Мать замедлила шаги. Её относительное спокойствие пропало. Она осознала, что дальше будет, и теперь суетилась, обнимая, то каждого из нас, то всех сразу. Её тревога передалась и нам. Сёстры начали всхлипывать. Я совсем ничего не понимал, но тоже был напуган.
Пригнали на окраину, к огромному совхозному амбару. Теперь его со всех сторон окружали немцы. Они были веселы и оживлённо болтали. Тут же стояли бронетранспортёры, и, самое страшное – канистры с бензином.
Как и всех пленённых, нас прогнали сквозь толпу немцев и запихнули в амбар. Внутри уже было много людей. Кто-то негромко голосил, кто-то беззвучно молился, осеняя себя крестом и кланяясь. Большинство сидели молча, глядя в одну точку. «Вот здесь нам и будет конец», – отрешённо сказала какая-то женщина. Мы захныкали ещё больше, и прижались к матери. Она молчала. По лицу стекали слёзы.
Дверь в амбар периодически открывалась и вталкивали ещё кого-нибудь. «За что нам такое наказание? Чем мы перед тобой провинились? За что нам такую смерть посылаешь?» – причитали женщины, обращаясь к Богу. Кто-то пытался высунуться, что-то выкрикивал, пытаясь вступить в контакт с немцами, но – тщетно. Неожиданно амбар полностью открыли. Все двинулись к выходу, в надежде, что это – освобождение, что сейчас отпустят. Но фашисты направили на людей автоматы. Все отпрянули.
Когда народ притих, немецкий офицер на ломаном русском начал говорить: «Сегодня немецкое командование проводит крупномасштабную операцию по выявлению и уничтожению партизан.

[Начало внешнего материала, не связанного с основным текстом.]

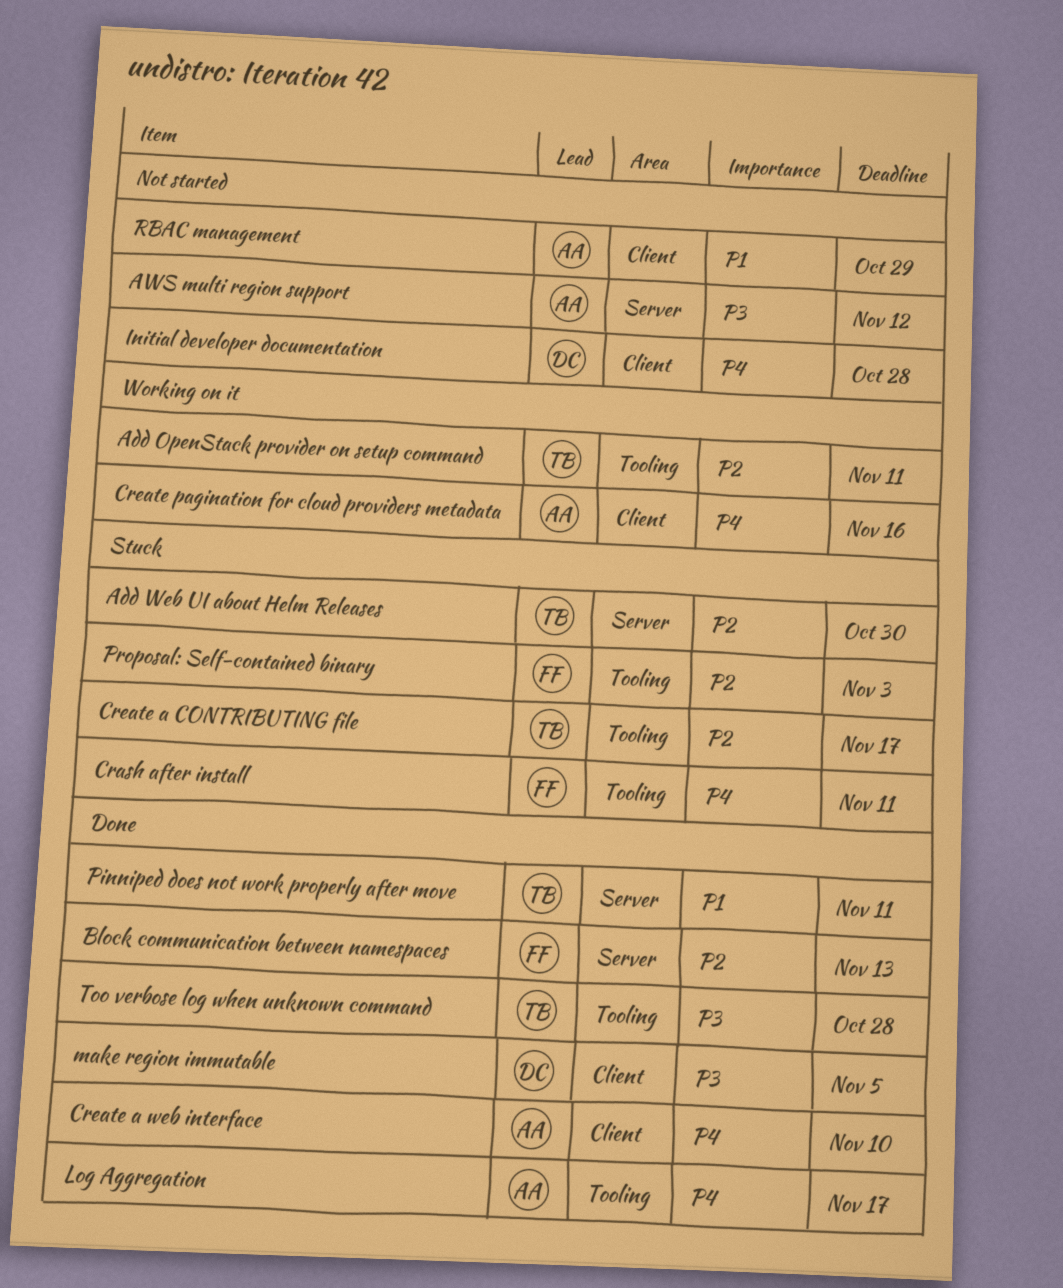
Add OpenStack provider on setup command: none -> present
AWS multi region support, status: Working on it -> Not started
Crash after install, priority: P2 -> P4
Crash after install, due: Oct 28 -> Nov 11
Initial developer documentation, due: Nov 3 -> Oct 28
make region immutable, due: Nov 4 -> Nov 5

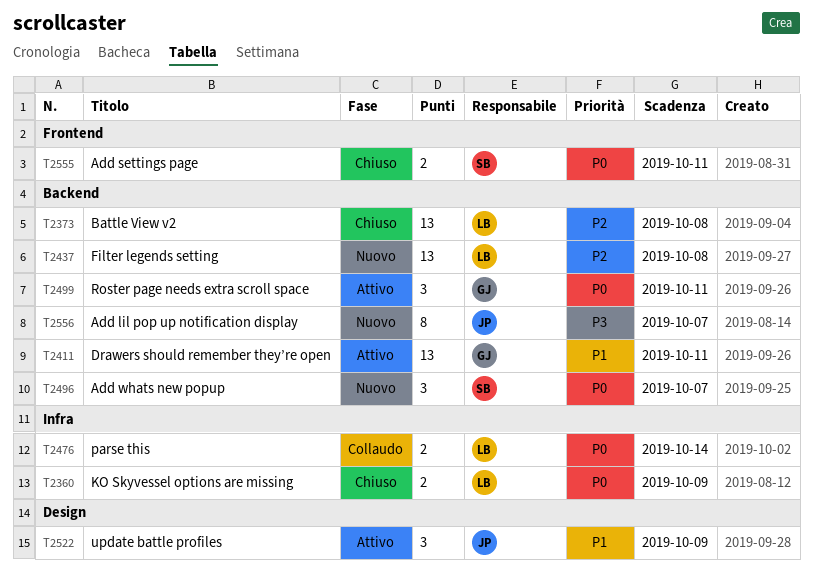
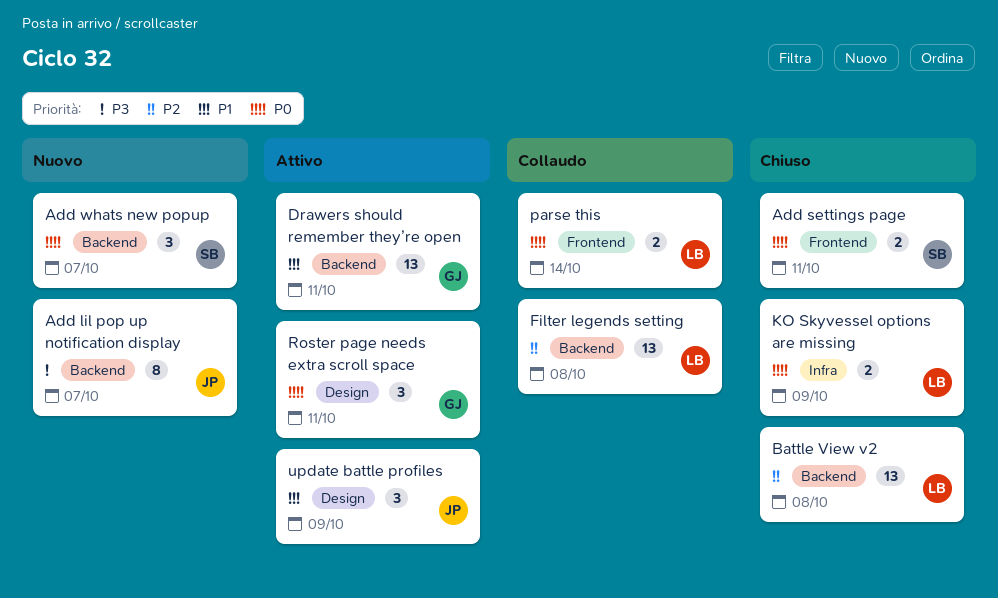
Filter legends setting, status: Nuovo -> Collaudo
parse this, label: Infra -> Frontend
Roster page needs extra scroll space, label: Backend -> Design

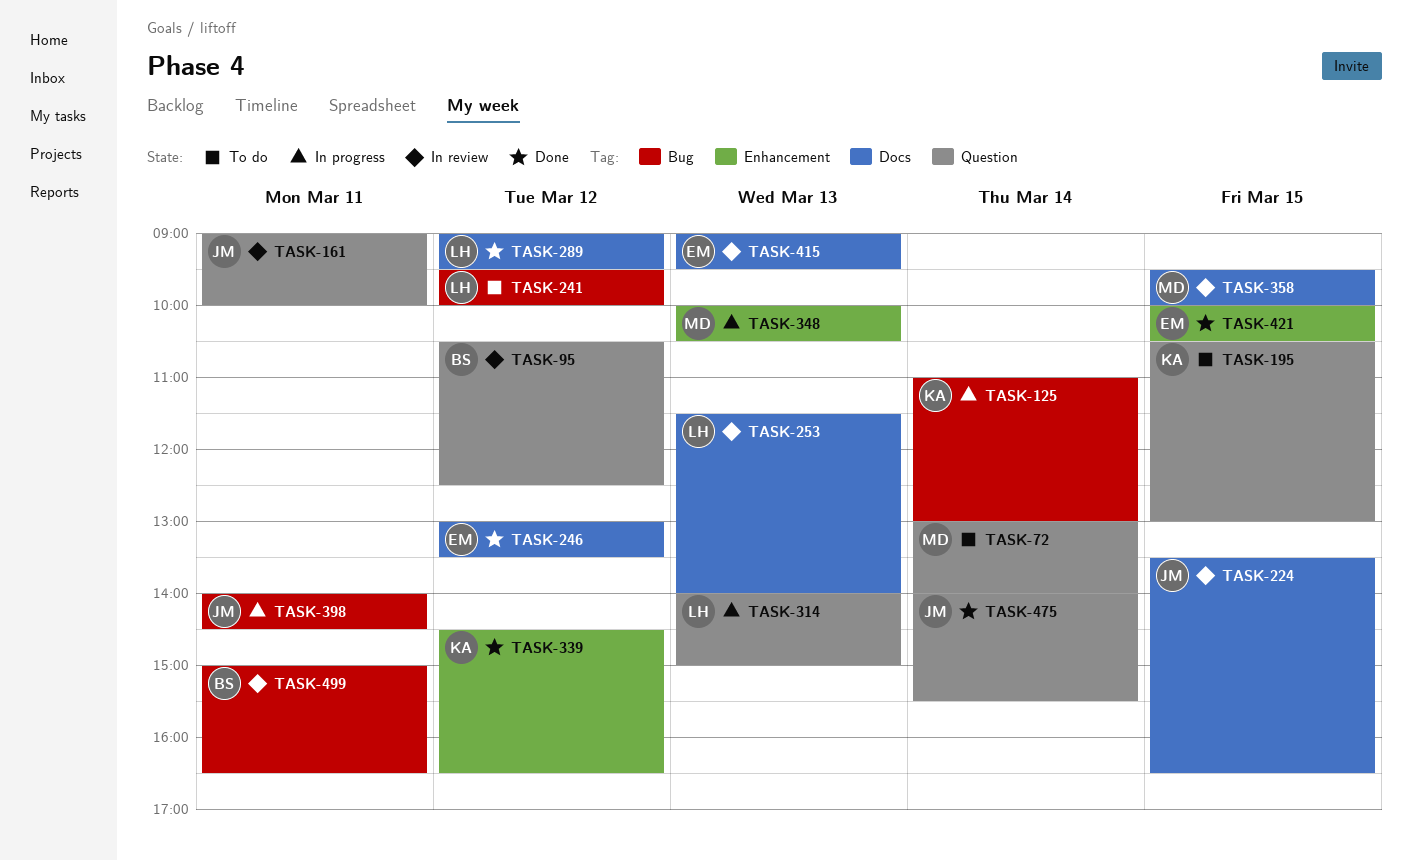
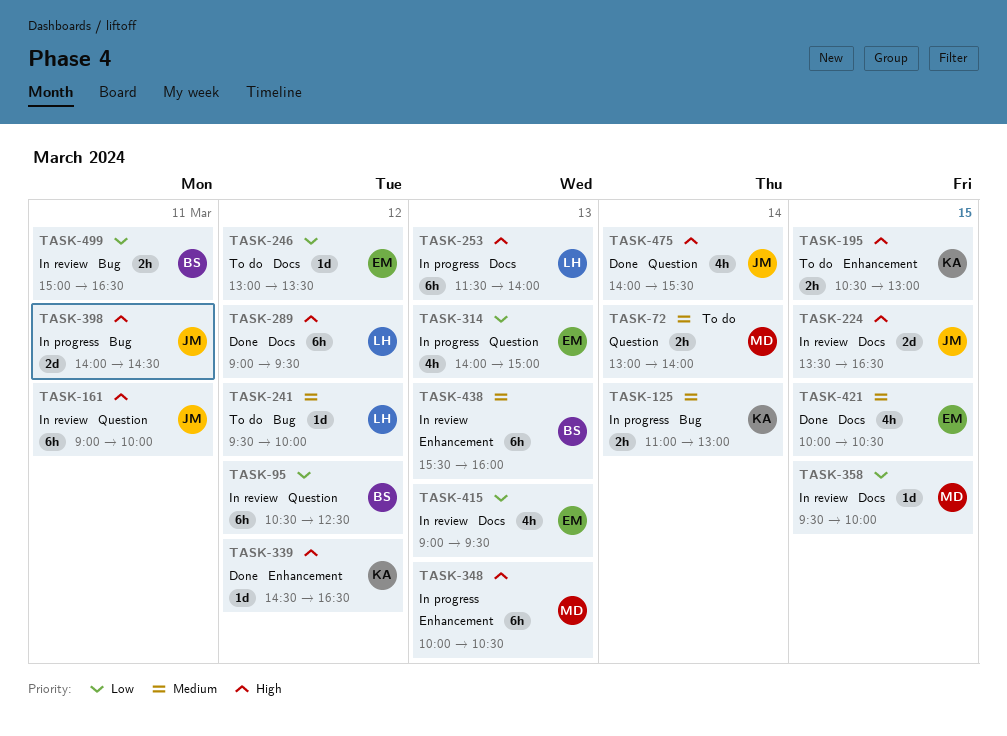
TASK-195, label: Question -> Enhancement
TASK-246, status: Done -> To do
TASK-253, status: In review -> In progress
TASK-314, owner: LH -> EM
TASK-421, label: Enhancement -> Docs
TASK-438: none -> present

Мы направили карательный отряд в село и вокруг него. Если в результате операции погибнет хоть один немецкий солдат, вы будете уничтожены. Если во время облавы кого-то обнаружат в селе, его повесят как партизана».
Несколько женщин забеспокоились. Это были те, кто успел спрятать своих взрослых дочерей – над ними немцы беспощадно издевались или угоняли в Германию. Соседка тётя Маруся, расталкивая всех, пробралась прямо к офицеру, и придумывая на ходу какие-то оправдания, добилась, что ей разрешили сходить домой и привести своих дочерей. Сбежать под подобным предлогом возможности не было: немцы не отпускали всех сразу. Только когда один возвращался, отпускали следующего. Когда приведены были все, дверь амбара наглухо закрыли. В таком состоянии мы провели весь день.
Дети, голодные с самого утра, плакали и просили поесть. Но дать было нечего. Чтобы заглушить голод, мы начали играть в куче ещё не вывезенного немцами зерна. Забирались наверх и оттуда прыгали. Высота была большая, а приземление мягкое. Заигрались – и забыли, почему мы здесь. И только напомнивший о себе голод остановил наши игры. «Ма, я кушать хочу,» – попросил я. «Потерпи, сынок, потерпи. Видишь, нас не выпускают». Она взяла меня на колени и начала гладить по голове. Мне стало так приятно, что я посильнее прижался к ней и опять на какое-то время забыл о голоде. Мне всегда нравилось, когда мама гладила меня по голове. Я начал засыпать. Мама часто так укладывала меня, когда приходило время. Совсем маленький Саша уже спал, а сёстры и Коля вели себя как взрослые, вполне осознавая происходящее.
Дело шло к вечеру. В селе лаяли собаки, ревели коровы, визжали свиньи. Люди не успели их покормить или выпустить на пастбище. Немецкие автоматчики рыскали во дворах. Иногда гремел выстрел, и лай какой-нибудь собаки обрывался. «Моего убили, гады!» – с горечью сказала женщина, узнавшая своего питомца.
Вдруг дверь со скрипом открылась. Все зашевелились и двинулись к выходу. Там стоял офицер, но уже другой: «Немецкое командование дарует вам жизнь. Можете идти домой». Воцарилась гробовая тишина. Потом послышался шёпот, и люди стали всё быстрее удаляться от проклятого места. Некоторые бросились бежать. Толпа рассыпалась на глазах. Мы тоже бежали. Уже дома, отдышались, долго не могли поверить, что всё закончилось. Мы радовались Свободе, Жизни и благодарили Бога за спасение.